● **EXERCISE**:
Pull out every row below, from the one containing "The example works" down to the one containing "Please, report issues", with both of those included. Reproduce each row word for word.
=== Begin Enclosure ===
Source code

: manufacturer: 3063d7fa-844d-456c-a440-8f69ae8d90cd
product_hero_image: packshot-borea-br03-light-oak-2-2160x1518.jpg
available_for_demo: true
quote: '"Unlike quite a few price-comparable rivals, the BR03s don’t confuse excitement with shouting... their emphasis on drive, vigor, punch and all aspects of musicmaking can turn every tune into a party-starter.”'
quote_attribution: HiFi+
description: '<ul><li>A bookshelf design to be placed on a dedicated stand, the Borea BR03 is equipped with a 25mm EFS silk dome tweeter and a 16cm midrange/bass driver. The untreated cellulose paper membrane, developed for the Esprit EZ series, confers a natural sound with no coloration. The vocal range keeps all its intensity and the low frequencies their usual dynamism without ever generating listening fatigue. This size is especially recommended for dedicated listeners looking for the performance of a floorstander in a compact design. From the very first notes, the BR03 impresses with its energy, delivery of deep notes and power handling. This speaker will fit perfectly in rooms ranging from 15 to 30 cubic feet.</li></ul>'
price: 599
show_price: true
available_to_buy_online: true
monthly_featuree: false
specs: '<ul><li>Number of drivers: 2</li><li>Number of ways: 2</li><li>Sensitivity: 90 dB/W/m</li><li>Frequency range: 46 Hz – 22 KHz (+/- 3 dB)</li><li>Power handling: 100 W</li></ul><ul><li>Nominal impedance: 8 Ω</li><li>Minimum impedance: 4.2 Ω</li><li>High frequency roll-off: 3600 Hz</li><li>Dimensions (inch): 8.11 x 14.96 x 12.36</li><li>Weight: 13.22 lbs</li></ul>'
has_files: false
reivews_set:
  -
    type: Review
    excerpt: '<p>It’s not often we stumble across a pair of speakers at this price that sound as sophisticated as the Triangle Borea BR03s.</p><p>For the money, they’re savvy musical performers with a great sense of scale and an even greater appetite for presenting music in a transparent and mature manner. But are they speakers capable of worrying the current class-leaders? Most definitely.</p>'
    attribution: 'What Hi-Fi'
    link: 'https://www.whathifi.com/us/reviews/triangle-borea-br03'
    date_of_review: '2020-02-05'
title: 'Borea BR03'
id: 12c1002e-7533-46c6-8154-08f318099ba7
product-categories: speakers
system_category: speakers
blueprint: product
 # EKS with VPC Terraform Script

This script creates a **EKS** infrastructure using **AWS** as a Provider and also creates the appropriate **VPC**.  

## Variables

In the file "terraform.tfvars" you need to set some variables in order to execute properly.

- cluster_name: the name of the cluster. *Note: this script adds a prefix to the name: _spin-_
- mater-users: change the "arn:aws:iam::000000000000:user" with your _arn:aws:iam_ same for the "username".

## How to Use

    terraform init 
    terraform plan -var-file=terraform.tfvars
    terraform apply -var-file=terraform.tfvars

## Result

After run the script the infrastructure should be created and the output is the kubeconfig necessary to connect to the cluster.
=== End Enclosure ===
=== Begin Enclosure ===
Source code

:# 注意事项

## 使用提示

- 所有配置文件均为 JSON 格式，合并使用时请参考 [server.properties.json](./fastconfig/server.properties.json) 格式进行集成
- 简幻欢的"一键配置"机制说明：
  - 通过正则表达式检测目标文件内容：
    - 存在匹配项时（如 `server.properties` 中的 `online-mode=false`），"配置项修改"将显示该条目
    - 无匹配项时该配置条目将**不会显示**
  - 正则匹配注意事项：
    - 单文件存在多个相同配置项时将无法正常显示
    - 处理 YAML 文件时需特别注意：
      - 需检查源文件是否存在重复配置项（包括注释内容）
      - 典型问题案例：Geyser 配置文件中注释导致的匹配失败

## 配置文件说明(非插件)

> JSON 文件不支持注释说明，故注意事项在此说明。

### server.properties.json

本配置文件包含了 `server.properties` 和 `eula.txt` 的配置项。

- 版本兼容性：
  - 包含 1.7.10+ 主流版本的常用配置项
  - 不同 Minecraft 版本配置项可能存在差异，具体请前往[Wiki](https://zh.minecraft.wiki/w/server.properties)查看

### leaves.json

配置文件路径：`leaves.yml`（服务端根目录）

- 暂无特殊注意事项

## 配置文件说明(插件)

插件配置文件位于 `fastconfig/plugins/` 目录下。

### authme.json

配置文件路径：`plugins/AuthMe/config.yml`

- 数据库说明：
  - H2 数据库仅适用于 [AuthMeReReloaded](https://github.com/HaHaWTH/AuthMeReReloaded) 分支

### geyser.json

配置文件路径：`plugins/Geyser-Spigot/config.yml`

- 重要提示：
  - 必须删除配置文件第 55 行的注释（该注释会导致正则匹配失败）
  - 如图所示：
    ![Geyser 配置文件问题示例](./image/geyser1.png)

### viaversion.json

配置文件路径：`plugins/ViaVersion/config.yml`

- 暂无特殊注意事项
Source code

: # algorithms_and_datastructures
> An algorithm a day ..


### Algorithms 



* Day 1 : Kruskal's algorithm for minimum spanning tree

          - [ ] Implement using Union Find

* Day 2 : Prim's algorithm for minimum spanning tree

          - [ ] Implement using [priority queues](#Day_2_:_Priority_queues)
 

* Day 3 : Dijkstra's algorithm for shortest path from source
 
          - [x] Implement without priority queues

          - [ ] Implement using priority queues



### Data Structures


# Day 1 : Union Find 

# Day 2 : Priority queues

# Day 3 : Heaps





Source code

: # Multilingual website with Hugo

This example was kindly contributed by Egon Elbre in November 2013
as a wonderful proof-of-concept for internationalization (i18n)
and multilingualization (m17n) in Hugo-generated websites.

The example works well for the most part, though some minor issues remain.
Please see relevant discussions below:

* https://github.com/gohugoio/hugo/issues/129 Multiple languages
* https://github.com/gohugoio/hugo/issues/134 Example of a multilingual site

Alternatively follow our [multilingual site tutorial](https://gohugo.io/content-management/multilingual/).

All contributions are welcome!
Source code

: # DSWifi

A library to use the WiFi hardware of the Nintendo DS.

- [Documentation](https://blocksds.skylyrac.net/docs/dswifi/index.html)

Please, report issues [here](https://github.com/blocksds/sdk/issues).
=== End Enclosure ===
● **ANSWER AREA**:
The example works well for the most part, though some minor issues remain.
Please see relevant discussions below:

* https://github.com/gohugoio/hugo/issues/129 Multiple languages
* https://github.com/gohugoio/hugo/issues/134 Example of a multilingual site

Alternatively follow our [multilingual site tutorial](https://gohugo.io/content-management/multilingual/).

All contributions are welcome!
Source code

: # DSWifi

A library to use the WiFi hardware of the Nintendo DS.

- [Documentation](https://blocksds.skylyrac.net/docs/dswifi/index.html)

Please, report issues [here](https://github.com/blocksds/sdk/issues).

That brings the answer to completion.